Arrive in Williamston
12 p. m. - Arrive in Williamston almost abruptly, at Green’s Memorial Church. The church, a gray, white-shingled frame building across the street from small wooden negro homes. Greeted by Mr. Golden Frinks, S.S.L.C. field secretary for this area, and escorted into the church. Pews and wooden chairs face front - dark oak podium with Bible in center front, two dark oak ornate seats back of and at two side of Bible stand, as is common in so many churches. Also many S.C.L.C. signs propped and posted all around the room, all calling for an end to segregation in one way or another - i.e. “Jim Crow” poster for voter registration, etc.
12:30 p. m. - After talking and meeting with several different people, Mr. Frinks takes us to negro elementary school for lunch. Mr. Frinks wearing new blue overalls over shirt and tie and neat dark blue suit jacket, with S.C.L.C. button on lapel. Mr. Frinks about 35, six feet one inch, attractive, dark, mustache, friendly, convincing and obviously “completely sold” on what he is doing.
The school is modern, brick, clean - buses lined up along dirt drive leading to school, hostile stares from two white maintenance men working on one of the buses as we drive by. Go into crowded, but new and clean cafeteria for beans, hot dogs, coleslaw and biscuit lunch. Met some of children and cafeteria staff.
After lunch watched children on the playground. In distance two white men at buses standing, watching. Some load up and drive out, as go by two men wave. One responds with biting hostile call “jitterbug” (exactly what the word means we haven’t yet learned but the feeling was most obvious).
Returned to the Church
2 p. m. - We returned to the church, talked more with Mr. Frinks. A man from Associated Press interviewed Paul Chapman for about twenty minutes. We waited until about 4, talking with Mr. Frinks, and then were taken to the homes in which we were to be staying.
4 p. m. - John Harman and I are together in a nice small house belonging to a 30-35 year old woman who works in a cafe. We were warmly welcomed, shown a two-bed room, neat and clean as a whistle. We go to supper at the church tonight and a meeting afterwards. One cannot help but be impressed with him (Mr. Frinks).

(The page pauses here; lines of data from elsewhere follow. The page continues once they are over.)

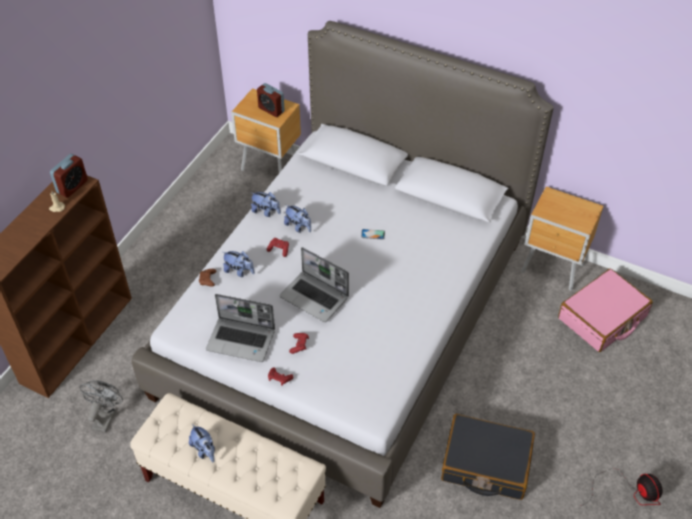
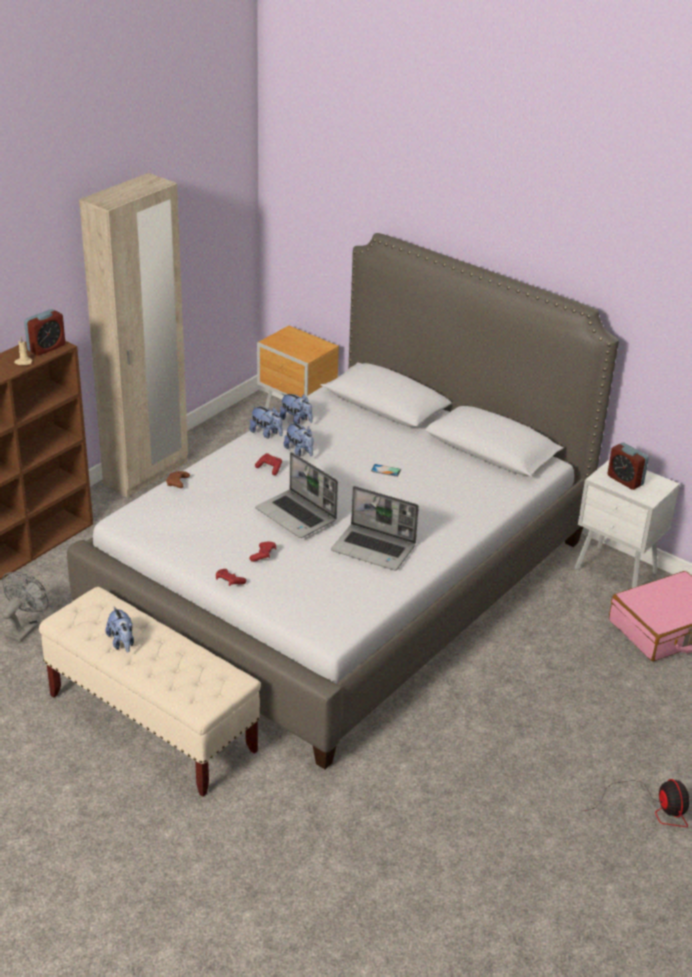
camera: 10 degrees right, 15 degrees down
laptop [206,294,275,362] -> laptop moved to [331,486,419,571]
plush toy [223,251,255,277] -> plush toy moved to [280,393,313,424]
alarm clock [257,83,285,117] -> alarm clock moved to [607,442,649,490]
black suitcase [441,414,535,500] -> none
brown nightstand [521,186,604,291] -> white nightstand [575,459,680,588]
none -> beige wardrobe [79,173,188,498]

He lives on a keg of dynamite twenty-four hours a day and says “After I die the cause won’t - you can’t beat it. I am alive now and that is what counts now.” He mentions a feeling of fear and said we would all have it in the stomach, but once tried in a demonstration, it will go away. (I wish I could be so sure.)
Editorial: Conscience
If the time in which we live proves anything at all, it proves the importance of conscience. One may reasonably say that the same importance exists always, but the need for decision and action is surely greatest in periods of upheaval, social change, and the resolution of profound moral issues.
The courage of moral and ethical conviction cannot be a force in our world unless those whose conscience and humanity are deeply stirred will act, even sometimes against convention or protocol or counsels of restraint. We think the Rev. Henry L. Bird is entitled to the support of these words in his deep commitment on the issue of civil rights which, no matter who approves or disapproves, is a vintage being trampled out in our country before our eyes.